The DVD+VR standard defines a logical format for DVD-Video compliant recording on optical discs. It is intended to be used on DVD+R and DVD+RW media. Most DVD video recorders in the market that support these two types of media also use the DVD+VR format for recording video on them. It is possible to use the DVD+VR format with DVD-R and DVD-RW discs and some recorders exist which do this.[1] The versatility of such recorders is usually limited to eliminate the need for the recorder to store large amounts of video as the disc is rewritten.
Main features
For the user, the DVD+VR standard offers the following main features:
- Video recording on DVD+R and DVD+RW discs.
- Up to 48 separate recordings per disc.
- Playback of recordings on regular DVD-Video players, including title menus and edits. For DVD+RW discs, playback is possible without finalization, provided the player can read DVD+RW discs. For DVD+R a finalization step is required in order to allow the media to play back on a regular DVD player, however, may be playable on another DVD recorder.
- Tape (or slot) model recording. When a title is deleted, the freed space can be filled with a title of the same length, giving a user experience similar to a regular tape-based video recorder. On DVD+R discs, titles can be deleted, but obviously no space is freed.
- Editing capabilities such as bookmarks, chapter marks, and play lists.
- As of version 2 of the standard, also video and data (such as digital pictures) may be combined on a single disc.
Technical format overview
The DVD+VR format basically defines how to record video in a DVD-Video compliant manner to an optical disc. The resulting disc should, after finalization, play back on any DVD Video player that can physically read the media. The DVD-Video standard was never intended to be used for recording though, and in order to achieve the goal of making a DVD Video recorder, some tricks are needed when recording the disc.

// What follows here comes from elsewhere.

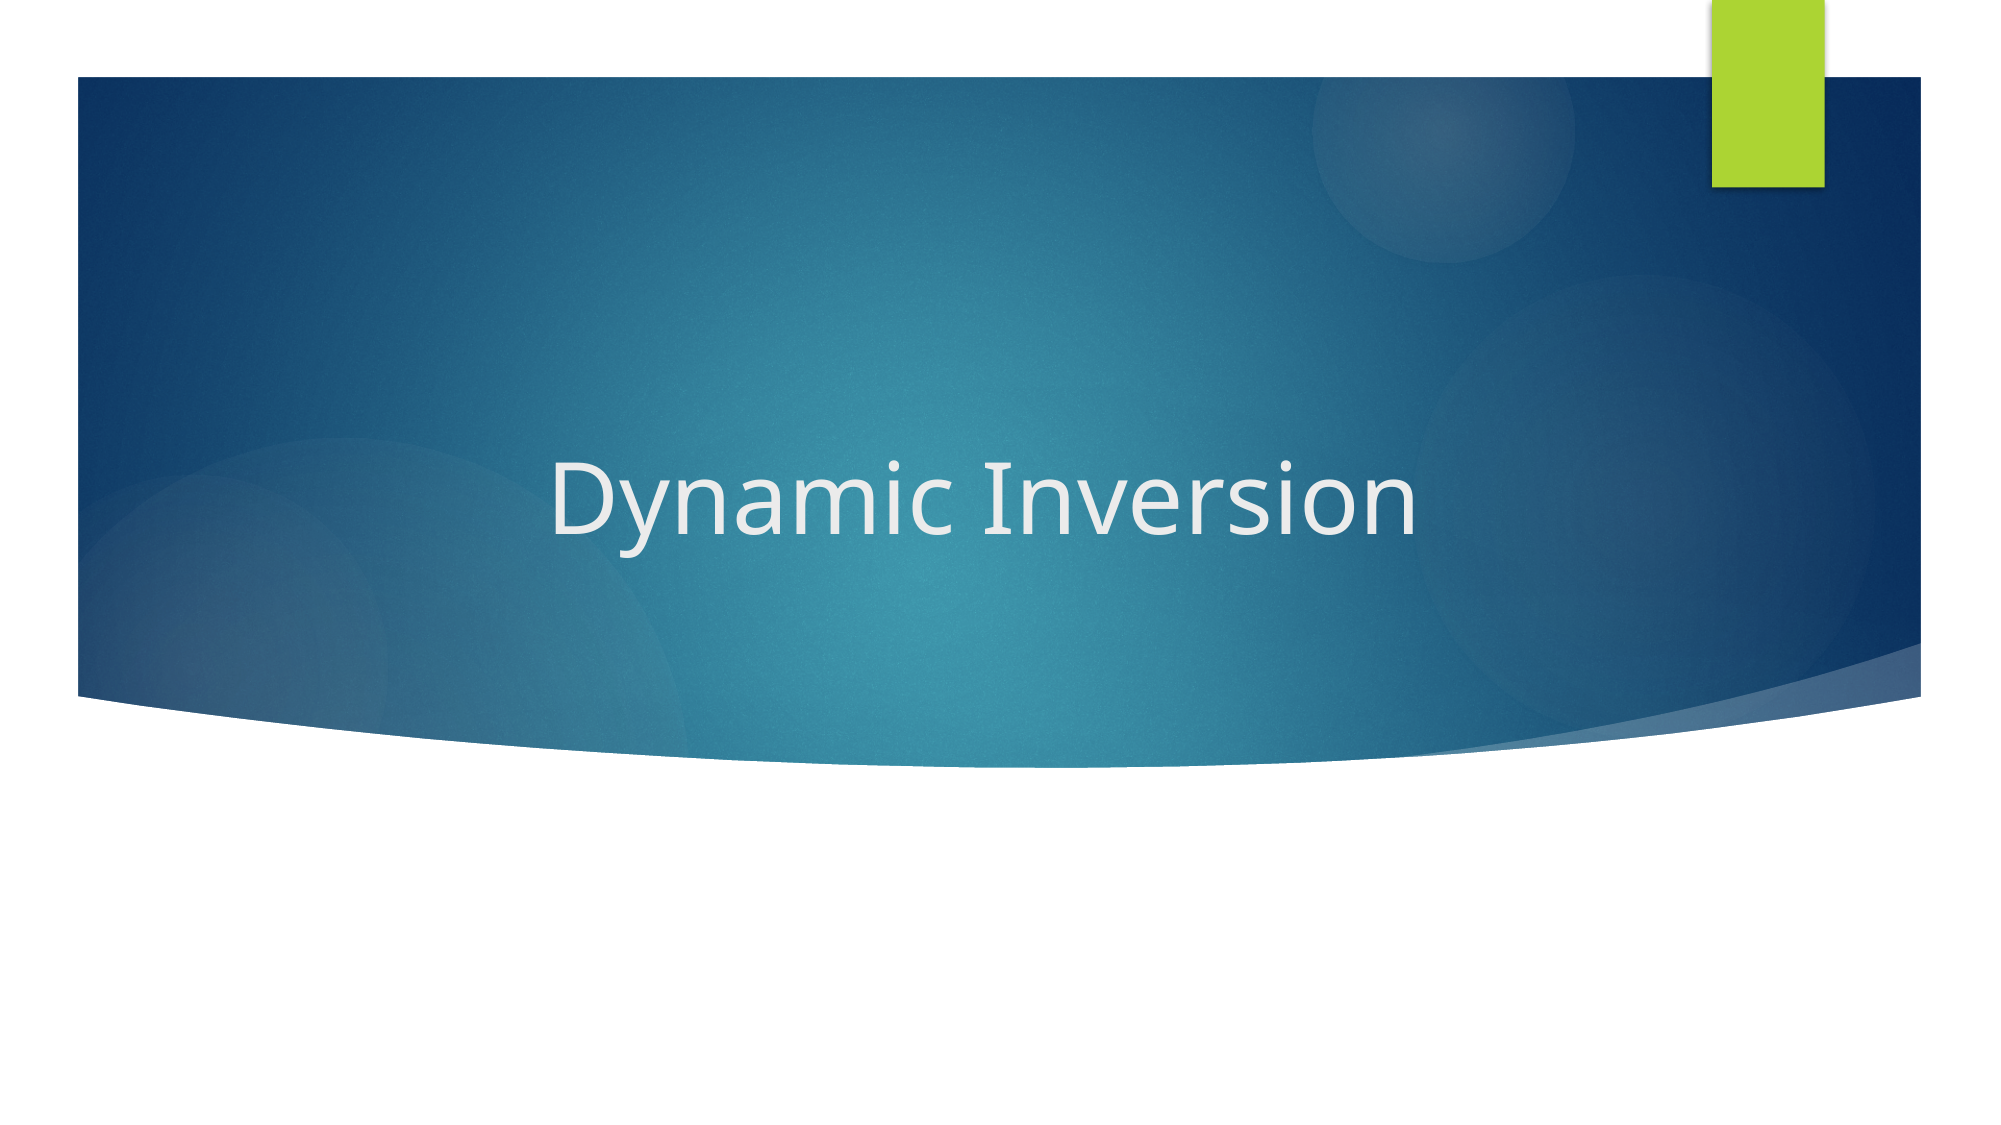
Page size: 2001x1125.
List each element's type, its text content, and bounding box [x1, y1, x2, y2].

title Dynamic Inversion [260, 437, 1709, 563]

For example: For the DVD video format, a recording is stored in an MPEG program stream, containing DVD-Video specific packets for navigation purposes—such as fast forward and fast reverse. In order to fill these packets properly, an encoding system needs to examine considerable amounts of video data, both before and after the navigation point. Video recorder systems typically have too little memory to achieve this fully, so logically a work-around for this has been introduced.
In order to allow editing, and building recording databases, next to the /VIDEO_TS directory that is present on any DVD Video disc, also a /VIDEO_RM directory is present, holding the recorder meta-data. To a regular video player this data is irrelevant, and such player will ignore it.
From a file system point of view, the media are very similar to regular DVD Video media. Both in finalized and in unfinalized form the disc contains a UDF file system, bridged with ISO 9660. For unfinalized DVD+R discs, this is hidden to the eye: the space for the file system and DVD Video data remains reserved and unrecorded at the start of the disc, until the disc is finalized.